EXERCISE INSTRUCTIONS: Please copy out the records word for word, starting with the line that contains "Net vs Gross, MSCI vs Gross" and going down through the end of the records.

---- TASK INPUT

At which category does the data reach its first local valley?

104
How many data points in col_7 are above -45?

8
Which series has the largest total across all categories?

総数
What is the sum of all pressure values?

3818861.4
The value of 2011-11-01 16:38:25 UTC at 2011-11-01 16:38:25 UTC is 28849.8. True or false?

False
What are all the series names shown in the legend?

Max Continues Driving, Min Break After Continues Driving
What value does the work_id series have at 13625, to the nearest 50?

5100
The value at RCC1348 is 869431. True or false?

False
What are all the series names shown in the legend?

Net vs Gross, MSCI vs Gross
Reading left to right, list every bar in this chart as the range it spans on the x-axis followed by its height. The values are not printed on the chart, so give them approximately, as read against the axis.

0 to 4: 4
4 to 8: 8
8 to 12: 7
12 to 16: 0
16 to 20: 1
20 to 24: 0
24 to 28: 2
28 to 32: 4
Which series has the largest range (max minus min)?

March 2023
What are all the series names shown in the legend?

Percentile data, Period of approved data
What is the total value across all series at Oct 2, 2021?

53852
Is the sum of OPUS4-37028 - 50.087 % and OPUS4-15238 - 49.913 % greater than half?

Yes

--------

RESULT OF THE TASK:
Net vs Gross, MSCI vs Gross
Reading left to right, list every bar in this chart as the range it spans on the x-axis followed by its height. The values are not printed on the chart, so give them approximately, as read against the axis.

0 to 4: 4
4 to 8: 8
8 to 12: 7
12 to 16: 0
16 to 20: 1
20 to 24: 0
24 to 28: 2
28 to 32: 4
Which series has the largest range (max minus min)?

March 2023
What are all the series names shown in the legend?

Percentile data, Period of approved data
What is the total value across all series at Oct 2, 2021?

53852
Is the sum of OPUS4-37028 - 50.087 % and OPUS4-15238 - 49.913 % greater than half?

Yes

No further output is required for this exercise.